Wednesday, February 02, 2005

Abu Ghraibs of the Soul


Q: What makes possible an Abu Ghraib?

A: A culture of secrecy.

A secret is a powerful thing. Secrets bind us to each other, give us power over others. Abu Ghraib was once a terrible secret shared between those who perpetrated these acts, and those who witnessed them or otherwise knew about them. The photographs that were taken that night were intended as evidence, but not of the crimes of the few; they were evidence that nobody intervened to stop them. The pictures were a sign of the the bond of secrecy that was forged between perpetrators and accomplices, a reminder of the fact that no one who was there or who knew could claim to be innocent.

A culture of secrets is a necessary aspect of every rigid authoritarian structure. Keeping things covered up preserves the hierarchy, the ascending pyramid of dominance, by preventing investigation or accountability at the higher levels. Within such a structure, knowledge becomes a valuable and powerful commodity which, like financial capital, is supposed to remain safely in the hands of the few. And disclosure thus becomes a dangerous act, a kind of "intellectual socialism," threatening the very existence of the system.

No one would ever have known about Abu Ghraib had not a few photographs leaked out into the public view. And now, what steps are being taking to ensure that this never happens again? Security is being tightened, so that no digital camera makes it into that facility, or any other like it, ever again. Cut your losses, punish the low-level offenders, but preserve the system intact at all costs.

Q: What makes possible a clergy sex abuse scandal?

A: You guessed it...

Let us be honest for just a moment and acknowledge that the Church has its own Abu Ghraibs, both historically speaking and to the present day. There are those in our midst who have forced people into degrading postures of subservience and sexual humiliation.

Let's call it what it is: torture.

What makes these acts particularly devastating is not only their horrific nature, but also the bond of secrecy that is created between perpetrator, victim, and accomplices. Nobody speaks up, because nobody wants to be implicated. And this silence becomes a form of recurrent abuse, an ongoing process of victimization.

How will we make sure this never happens again? Will we too punish the low-level offenders, cut our losses, and preserve the system intact at all costs?

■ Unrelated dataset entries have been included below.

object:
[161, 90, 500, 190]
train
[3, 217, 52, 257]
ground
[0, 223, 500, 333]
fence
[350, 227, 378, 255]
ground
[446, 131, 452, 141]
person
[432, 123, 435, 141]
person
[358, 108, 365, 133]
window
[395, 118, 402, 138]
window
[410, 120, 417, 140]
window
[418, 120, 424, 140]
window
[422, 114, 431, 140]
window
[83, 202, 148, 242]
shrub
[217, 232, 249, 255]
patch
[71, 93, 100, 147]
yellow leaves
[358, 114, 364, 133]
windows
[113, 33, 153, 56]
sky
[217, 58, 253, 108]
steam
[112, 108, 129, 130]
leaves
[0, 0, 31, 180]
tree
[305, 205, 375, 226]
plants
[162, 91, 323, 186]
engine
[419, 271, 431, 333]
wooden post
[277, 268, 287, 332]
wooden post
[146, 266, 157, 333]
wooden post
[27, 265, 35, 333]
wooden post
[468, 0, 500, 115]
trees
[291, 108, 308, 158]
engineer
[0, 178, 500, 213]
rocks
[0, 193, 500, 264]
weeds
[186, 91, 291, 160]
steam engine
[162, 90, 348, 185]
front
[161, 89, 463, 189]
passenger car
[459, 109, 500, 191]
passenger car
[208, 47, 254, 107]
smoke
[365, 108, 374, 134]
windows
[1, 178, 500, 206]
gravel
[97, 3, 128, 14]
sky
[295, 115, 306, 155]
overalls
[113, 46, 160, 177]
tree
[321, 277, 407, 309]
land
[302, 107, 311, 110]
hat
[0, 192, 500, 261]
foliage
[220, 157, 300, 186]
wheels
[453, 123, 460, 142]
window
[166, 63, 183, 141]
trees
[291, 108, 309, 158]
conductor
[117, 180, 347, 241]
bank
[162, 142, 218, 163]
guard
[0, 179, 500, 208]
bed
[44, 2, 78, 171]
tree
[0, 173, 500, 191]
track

Once upon a time, openness and transparency were the only culture the Church knew, the air that it breathed. Confession was performed publicly, in front of the the entire congregation, as were penances for crimes against the community. But somewhere along the line, perhaps at some point during the Byzantine experiment, perhaps even earlier, a few in the Church learned that there was power to be gained over others through secrecy.

Jesus said, "Nothing is covered up that will not be uncovered, and nothing is secret that will not be made known." It is only very recently that the eschatological force of this passage has come home to me. The Kingdom of God comes overturning all the power structures of this world. And a culture of secrets is nothing if not a power structure, an ascending pyramid of dominance.

In the wake of the scandal, some have suggested that Abu Ghraib should be torn down, that perhaps it is haunted by the ghosts of an earlier generation of tortured and torturers. But razing Abu Ghraib, even if we were to dislodge every stone so that "not one stone is left standing upon another," will not do us a bit of good if we do not succeed in dismantling these interior structures of dominance.

When the Kingdom of God appears, everything becomes transparent, so that no one will ever again be able to use secrets to gain power over another. And that Kingdom is present in our midst here and now to the extent that we invest ourselves in openness and disclosure, to the extent that we succeed in demolishing these inner prisons, these Abu Ghraibs of the soul.